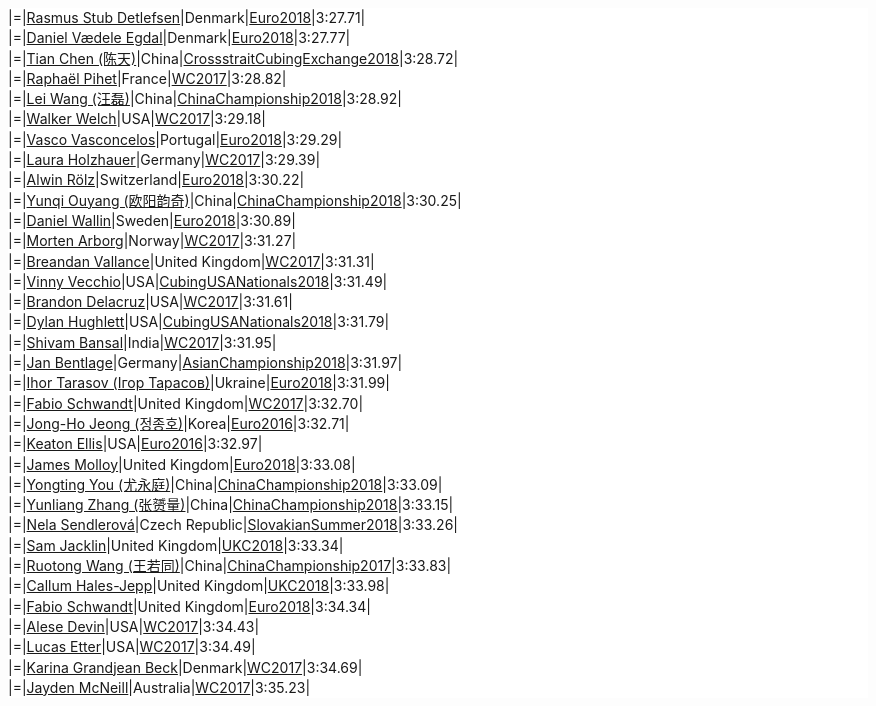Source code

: |=|[Rasmus Stub Detlefsen](https://www.worldcubeassociation.org/persons/2014DETL01)|Denmark|[Euro2018](https://www.worldcubeassociation.org/competitions/Euro2018)|3:27.71|  
|=|[Daniel Vædele Egdal](https://www.worldcubeassociation.org/persons/2013EGDA01)|Denmark|[Euro2018](https://www.worldcubeassociation.org/competitions/Euro2018)|3:27.77|  
|=|[Tian Chen (陈天)](https://www.worldcubeassociation.org/persons/2016CHEN02)|China|[CrossstraitCubingExchange2018](https://www.worldcubeassociation.org/competitions/CrossstraitCubingExchange2018)|3:28.72|  
|=|[Raphaël Pihet](https://www.worldcubeassociation.org/persons/2011PIHE01)|France|[WC2017](https://www.worldcubeassociation.org/competitions/WC2017)|3:28.82|  
|=|[Lei Wang (汪磊)](https://www.worldcubeassociation.org/persons/2013WANG11)|China|[ChinaChampionship2018](https://www.worldcubeassociation.org/competitions/ChinaChampionship2018)|3:28.92|  
|=|[Walker Welch](https://www.worldcubeassociation.org/persons/2011WELC01)|USA|[WC2017](https://www.worldcubeassociation.org/competitions/WC2017)|3:29.18|  
|=|[Vasco Vasconcelos](https://www.worldcubeassociation.org/persons/2008VASC01)|Portugal|[Euro2018](https://www.worldcubeassociation.org/competitions/Euro2018)|3:29.29|  
|=|[Laura Holzhauer](https://www.worldcubeassociation.org/persons/2016HOLZ01)|Germany|[WC2017](https://www.worldcubeassociation.org/competitions/WC2017)|3:29.39|  
|=|[Alwin Rölz](https://www.worldcubeassociation.org/persons/2016ROLZ01)|Switzerland|[Euro2018](https://www.worldcubeassociation.org/competitions/Euro2018)|3:30.22|  
|=|[Yunqi Ouyang (欧阳韵奇)](https://www.worldcubeassociation.org/persons/2007YUNQ01)|China|[ChinaChampionship2018](https://www.worldcubeassociation.org/competitions/ChinaChampionship2018)|3:30.25|  
|=|[Daniel Wallin](https://www.worldcubeassociation.org/persons/2013WALL03)|Sweden|[Euro2018](https://www.worldcubeassociation.org/competitions/Euro2018)|3:30.89|  
|=|[Morten Arborg](https://www.worldcubeassociation.org/persons/2010ARBO01)|Norway|[WC2017](https://www.worldcubeassociation.org/competitions/WC2017)|3:31.27|  
|=|[Breandan Vallance](https://www.worldcubeassociation.org/persons/2007VALL01)|United Kingdom|[WC2017](https://www.worldcubeassociation.org/competitions/WC2017)|3:31.31|  
|=|[Vinny Vecchio](https://www.worldcubeassociation.org/persons/2011VECC01)|USA|[CubingUSANationals2018](https://www.worldcubeassociation.org/competitions/CubingUSANationals2018)|3:31.49|  
|=|[Brandon Delacruz](https://www.worldcubeassociation.org/persons/2010DELA01)|USA|[WC2017](https://www.worldcubeassociation.org/competitions/WC2017)|3:31.61|  
|=|[Dylan Hughlett](https://www.worldcubeassociation.org/persons/2012HUGH01)|USA|[CubingUSANationals2018](https://www.worldcubeassociation.org/competitions/CubingUSANationals2018)|3:31.79|  
|=|[Shivam Bansal](https://www.worldcubeassociation.org/persons/2011BANS02)|India|[WC2017](https://www.worldcubeassociation.org/competitions/WC2017)|3:31.95|  
|=|[Jan Bentlage](https://www.worldcubeassociation.org/persons/2010BENT01)|Germany|[AsianChampionship2018](https://www.worldcubeassociation.org/competitions/AsianChampionship2018)|3:31.97|  
|=|[Ihor Tarasov (Ігор Тарасов)](https://www.worldcubeassociation.org/persons/2016TARA04)|Ukraine|[Euro2018](https://www.worldcubeassociation.org/competitions/Euro2018)|3:31.99|  
|=|[Fabio Schwandt](https://www.worldcubeassociation.org/persons/2014SCHW02)|United Kingdom|[WC2017](https://www.worldcubeassociation.org/competitions/WC2017)|3:32.70|  
|=|[Jong-Ho Jeong (정종호)](https://www.worldcubeassociation.org/persons/2008JONG03)|Korea|[Euro2016](https://www.worldcubeassociation.org/competitions/Euro2016)|3:32.71|  
|=|[Keaton Ellis](https://www.worldcubeassociation.org/persons/2012ELLI01)|USA|[Euro2016](https://www.worldcubeassociation.org/competitions/Euro2016)|3:32.97|  
|=|[James Molloy](https://www.worldcubeassociation.org/persons/2011MOLL01)|United Kingdom|[Euro2018](https://www.worldcubeassociation.org/competitions/Euro2018)|3:33.08|  
|=|[Yongting You (尤永庭)](https://www.worldcubeassociation.org/persons/2010YOUY01)|China|[ChinaChampionship2018](https://www.worldcubeassociation.org/competitions/ChinaChampionship2018)|3:33.09|  
|=|[Yunliang Zhang (张赟量)](https://www.worldcubeassociation.org/persons/2016ZHAN45)|China|[ChinaChampionship2018](https://www.worldcubeassociation.org/competitions/ChinaChampionship2018)|3:33.15|  
|=|[Nela Sendlerová](https://www.worldcubeassociation.org/persons/2015SEND02)|Czech Republic|[SlovakianSummer2018](https://www.worldcubeassociation.org/competitions/SlovakianSummer2018)|3:33.26|  
|=|[Sam Jacklin](https://www.worldcubeassociation.org/persons/2015JACK04)|United Kingdom|[UKC2018](https://www.worldcubeassociation.org/competitions/UKC2018)|3:33.34|  
|=|[Ruotong Wang (王若同)](https://www.worldcubeassociation.org/persons/2015WANG92)|China|[ChinaChampionship2017](https://www.worldcubeassociation.org/competitions/ChinaChampionship2017)|3:33.83|  
|=|[Callum Hales-Jepp](https://www.worldcubeassociation.org/persons/2012HALE01)|United Kingdom|[UKC2018](https://www.worldcubeassociation.org/competitions/UKC2018)|3:33.98|  
|=|[Fabio Schwandt](https://www.worldcubeassociation.org/persons/2014SCHW02)|United Kingdom|[Euro2018](https://www.worldcubeassociation.org/competitions/Euro2018)|3:34.34|  
|=|[Alese Devin](https://www.worldcubeassociation.org/persons/2012DEVI01)|USA|[WC2017](https://www.worldcubeassociation.org/competitions/WC2017)|3:34.43|  
|=|[Lucas Etter](https://www.worldcubeassociation.org/persons/2011ETTE01)|USA|[WC2017](https://www.worldcubeassociation.org/competitions/WC2017)|3:34.49|  
|=|[Karina Grandjean Beck](https://www.worldcubeassociation.org/persons/2010BECK01)|Denmark|[WC2017](https://www.worldcubeassociation.org/competitions/WC2017)|3:34.69|  
|=|[Jayden McNeill](https://www.worldcubeassociation.org/persons/2012MCNE01)|Australia|[WC2017](https://www.worldcubeassociation.org/competitions/WC2017)|3:35.23|  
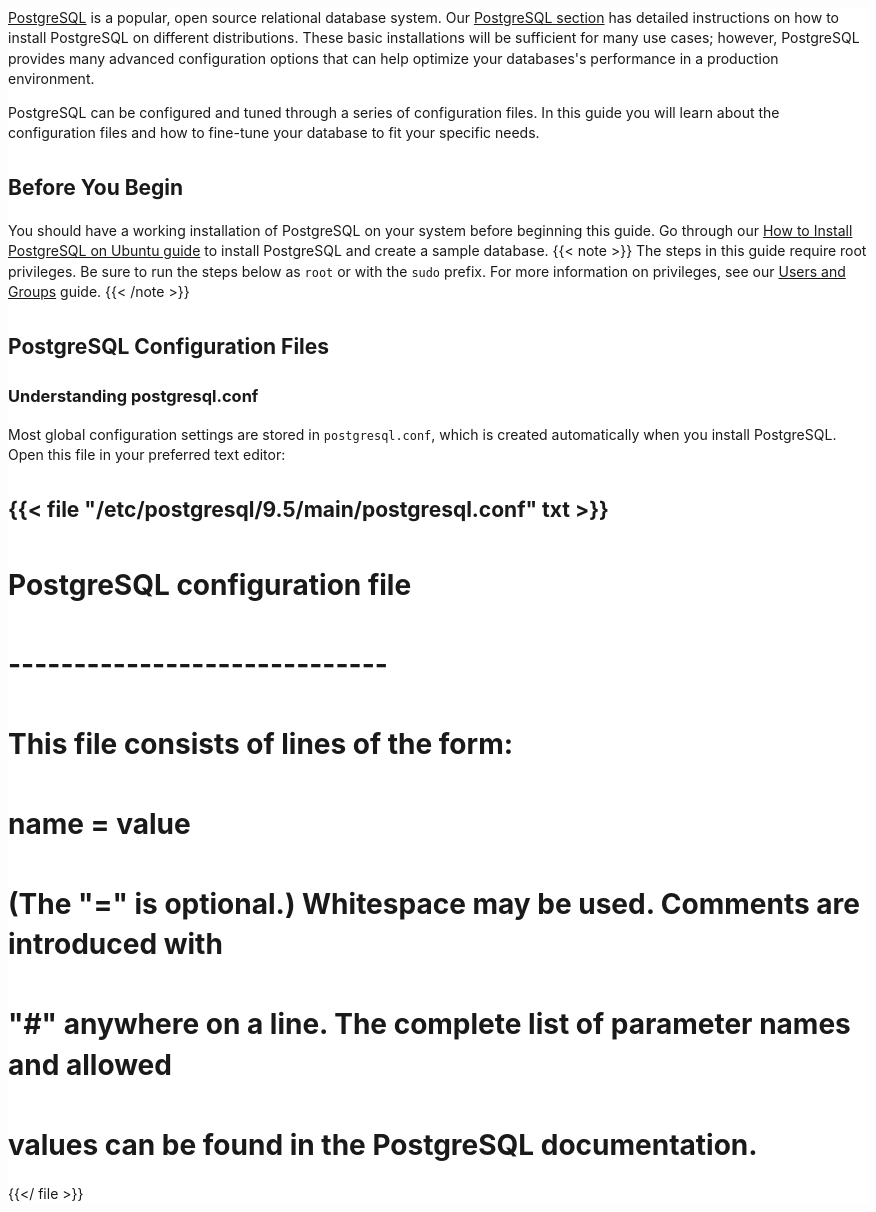 [PostgreSQL](https://www.postgresql.org/) is a popular, open source relational database system. Our [PostgreSQL section](/docs/databases/postgresql/) has detailed instructions on how to install PostgreSQL on different distributions. These basic installations will be sufficient for many use cases; however, PostgreSQL provides many advanced configuration options that can help optimize your databases's performance in a production environment.

PostgreSQL can be configured and tuned through a series of configuration files. In this guide you will learn about the configuration files and how to fine-tune your database to fit your specific needs.

## Before You Begin

You should have a working installation of PostgreSQL on your system before beginning this guide. Go through our [How to Install PostgreSQL on Ubuntu guide](/docs/guides/how-to-install-postgresql-on-ubuntu-16-04/) to install PostgreSQL and create a sample database.
{{< note >}}
The steps in this guide require root privileges. Be sure to run the steps below as `root` or with the `sudo` prefix. For more information on privileges, see our [Users and Groups](/docs/guides/linux-users-and-groups/) guide.
{{< /note >}}


## PostgreSQL Configuration Files

### Understanding postgresql.conf

Most global configuration settings are stored in `postgresql.conf`, which is created automatically when you install PostgreSQL. Open this file in your preferred text editor:

{{< file "/etc/postgresql/9.5/main/postgresql.conf" txt >}}
 -----------------------------
# PostgreSQL configuration file
# -----------------------------
#
# This file consists of lines of the form:
#
#   name = value
#
# (The "=" is optional.) Whitespace may be used. Comments are introduced with
# "#" anywhere on a line. The complete list of parameter names and allowed
# values can be found in the PostgreSQL documentation.
{{</ file >}}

(Goal of the exercise)
Reproduce the entries from the line with "## PostgreSQL Configuration Files" through the last line, with "editor" swapped for "application" and nothing else altered.

(Task result)
## PostgreSQL Configuration Files

### Understanding postgresql.conf

Most global configuration settings are stored in `postgresql.conf`, which is created automatically when you install PostgreSQL. Open this file in your preferred text application:

{{< file "/etc/postgresql/9.5/main/postgresql.conf" txt >}}
 -----------------------------
# PostgreSQL configuration file
# -----------------------------
#
# This file consists of lines of the form:
#
#   name = value
#
# (The "=" is optional.) Whitespace may be used. Comments are introduced with
# "#" anywhere on a line. The complete list of parameter names and allowed
# values can be found in the PostgreSQL documentation.
{{</ file >}}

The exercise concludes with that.